• [TRY IT]:
Check every line of the data for the string "trabalho" and copy the ones that have it.

• [PROVIDED DATA]:

----------------------------------------

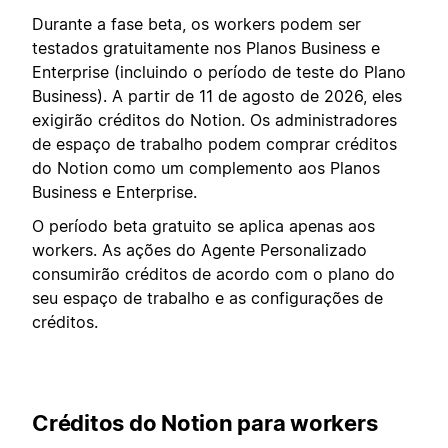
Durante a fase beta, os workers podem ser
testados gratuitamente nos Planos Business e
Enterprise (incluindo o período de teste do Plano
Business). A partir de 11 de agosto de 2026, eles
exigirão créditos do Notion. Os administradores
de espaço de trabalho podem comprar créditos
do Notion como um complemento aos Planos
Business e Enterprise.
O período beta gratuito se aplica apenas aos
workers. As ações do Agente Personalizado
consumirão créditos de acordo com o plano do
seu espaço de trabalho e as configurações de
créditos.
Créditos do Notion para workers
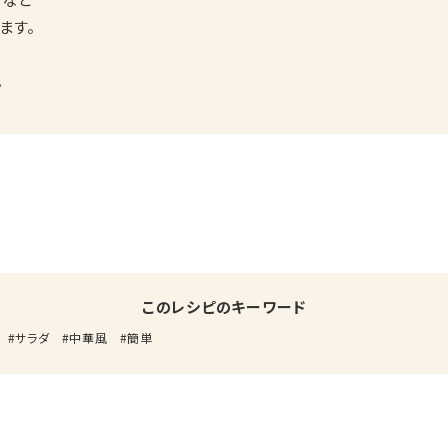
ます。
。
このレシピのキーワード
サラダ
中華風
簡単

----------------------------------------

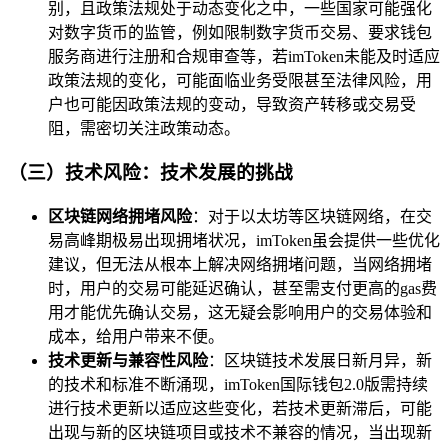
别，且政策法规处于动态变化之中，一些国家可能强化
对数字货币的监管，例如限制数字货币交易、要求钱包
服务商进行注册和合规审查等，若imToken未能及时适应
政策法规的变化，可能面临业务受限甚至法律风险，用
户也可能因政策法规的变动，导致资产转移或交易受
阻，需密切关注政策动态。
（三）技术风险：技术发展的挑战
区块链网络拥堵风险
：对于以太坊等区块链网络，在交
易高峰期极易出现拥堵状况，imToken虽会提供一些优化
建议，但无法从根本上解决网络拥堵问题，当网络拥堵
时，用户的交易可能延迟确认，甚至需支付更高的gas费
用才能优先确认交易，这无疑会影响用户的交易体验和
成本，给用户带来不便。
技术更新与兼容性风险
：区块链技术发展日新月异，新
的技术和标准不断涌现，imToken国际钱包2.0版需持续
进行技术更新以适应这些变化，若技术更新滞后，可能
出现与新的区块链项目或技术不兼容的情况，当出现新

----------------------------------------

• [ANSWER TO THE PROBLEM]:
de espaço de trabalho podem comprar créditos
seu espaço de trabalho e as configurações de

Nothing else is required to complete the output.